それはそうと、最初がティラミスだったのには一応訳がある。Tiramisùという名は、
Tira 「引く」の意の命令法現在二人称
mi 「私」の意の直接補語代名詞
su 「上に」の意の前置詞
と分かれ、全体で「私を高めて」というような意味になる。栄養価が高く、食べると元気になるという意味なのだ。病み上がりにはもってこいだろう。

……というところまではどんなレシピ本にも書いてある。しかしこちらの大学の先生と食事をしていた際、ティラミスを前にしながら聞いたところによると、この菓子は本来強壮剤だったそうである。ここでいう強壮剤とは、大人の強壮剤という意味である。

Spaghetti alla puttanescaの場合は単語として誤魔化しようがないせいだろう、「娼婦風スパゲッティ」と訳され、日本のレシピ本にも「娼婦が強壮剤として食べさせた」あるいは「客引きに使った」という解説が書いてある。しかしまさかティラミスも似たような出自だったとは。この語源に関しても、ヴェネツィア発祥だということに関しても異論が存在するようではあるが、私にはもう「Tirami su!」はそういう意味にしか聞こえない。
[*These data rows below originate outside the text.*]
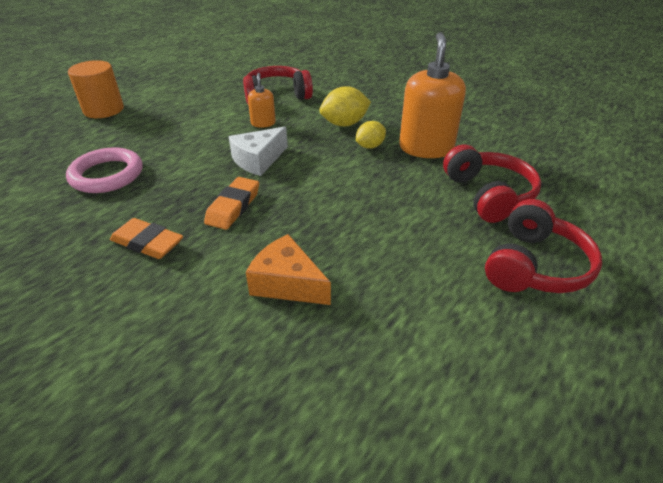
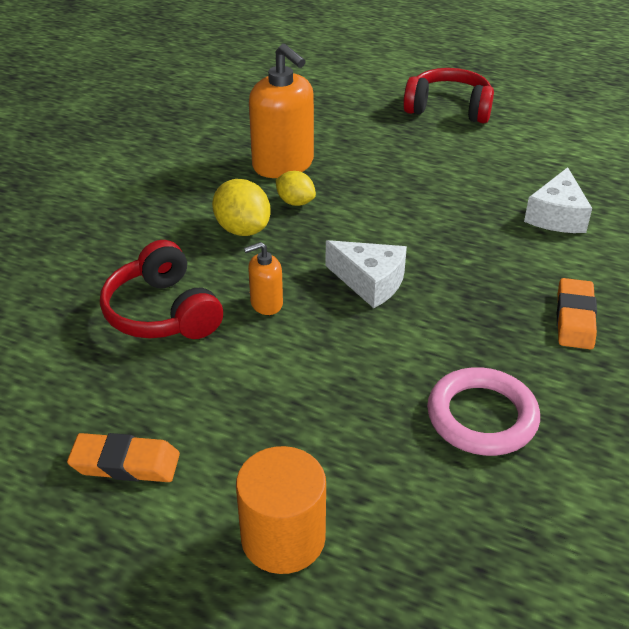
camera: 105 degrees left, 0 degrees up
(233, 207) = (476, 276): orange eraser -> orange eraser (125, 463)
(287, 283) = (557, 216): orange cheese -> white cheese
(426, 148) = (283, 165): orange soap dispenser -> orange soap dispenser turned 120 degrees counterclockwise
(488, 195) = (360, 128): red headphones -> none

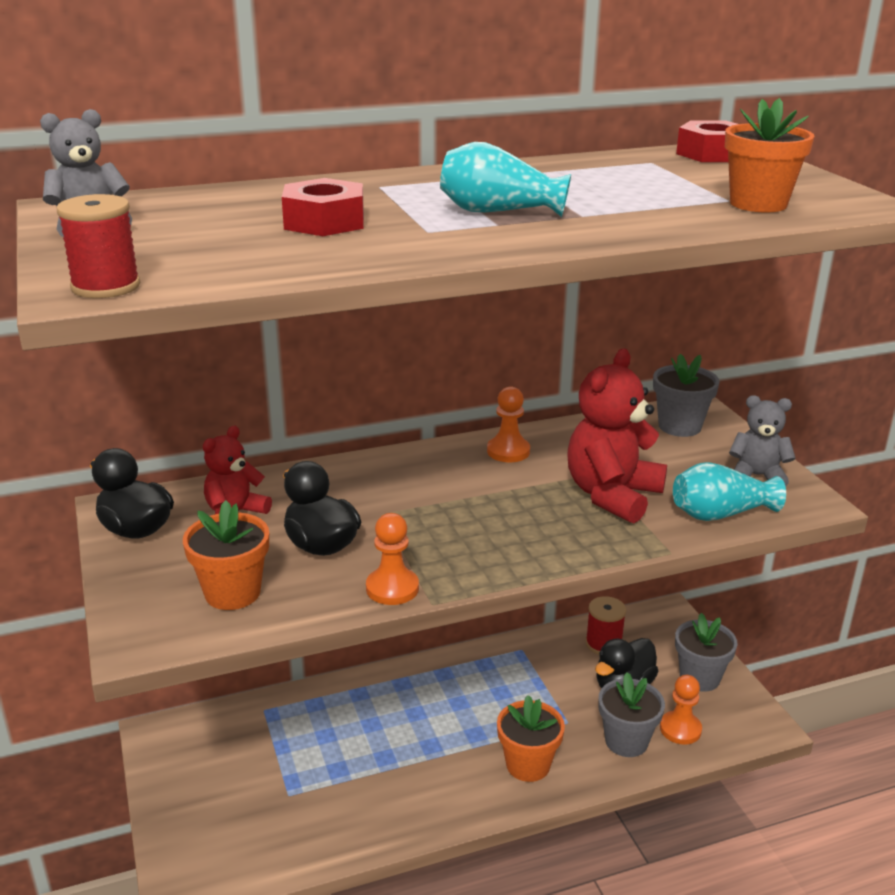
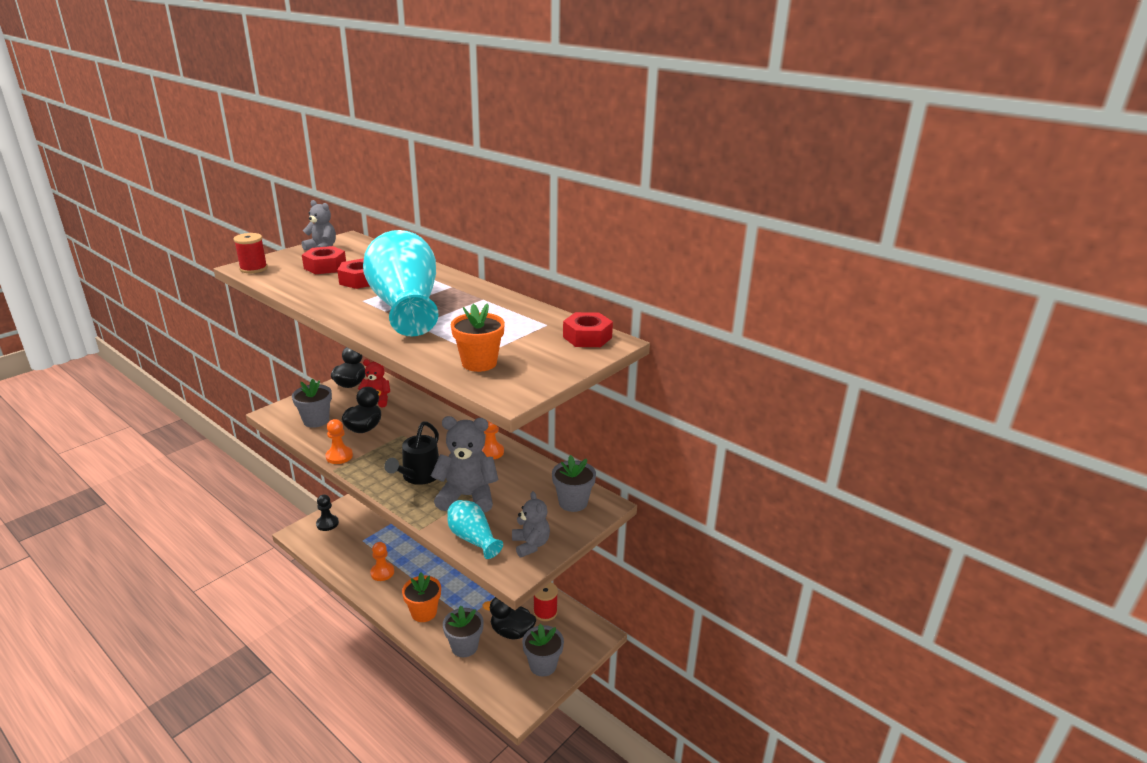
camera: 60 degrees right, 0 degrees up
(194, 834) = (327, 523): none -> black pawn
(205, 235) = (325, 267): none -> red nut
(232, 593) = (316, 420): orange flower pot -> grey flower pot
(498, 211) = (406, 307): turquoise vase -> turquoise vase, size x2.00
(525, 524) = (418, 476): none -> black watering can
(612, 495) = (467, 496): red teddy bear -> grey teddy bear
(680, 729) = (489, 668): orange pawn -> orange pawn (382, 572)

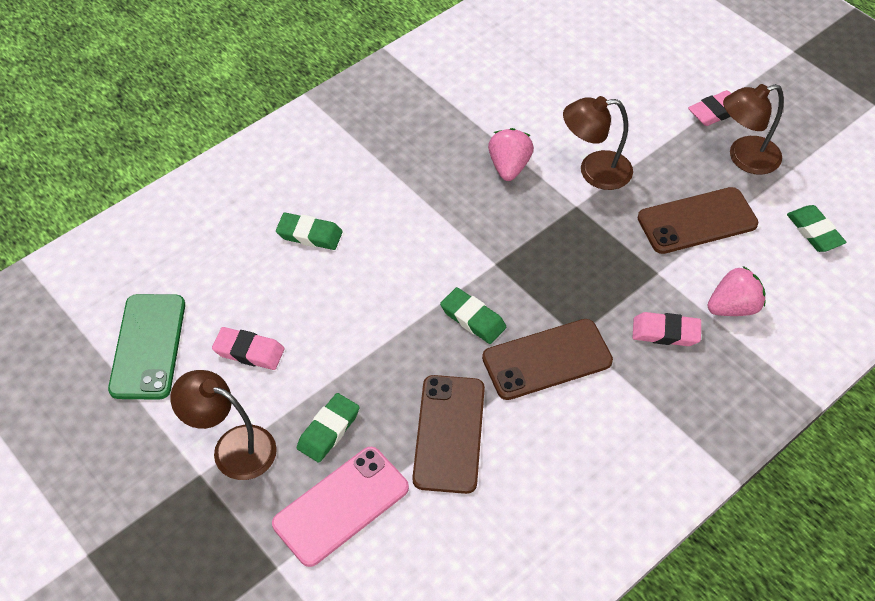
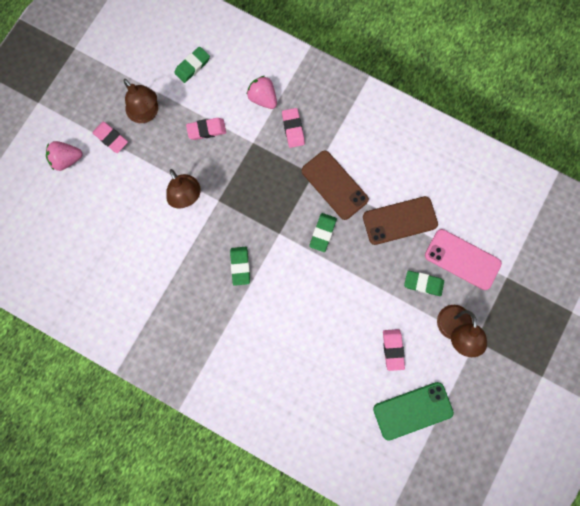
camera: 110 degrees left, 25 degrees up
(309, 234) = (298, 351): green eraser -> green eraser (240, 266)
(509, 167) = (200, 249): pink strawberry -> pink strawberry (67, 159)
(697, 221) = (206, 130): brown phone -> pink eraser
マンジャーレとアモーレは表裏一体、美味いものがあるとそっちへ結びつけていくというのはイタリアの一つの定型なのだろうか。

街を案内されていて「ここは貴族の遊び場だったんですよ」と言われ、よくよく聞いてみたらその遊びは「大人の遊び」だったりとか、そういうネタに事欠かないのがヴェネツィアという街である。これだから金持ちの貴族ってやつは。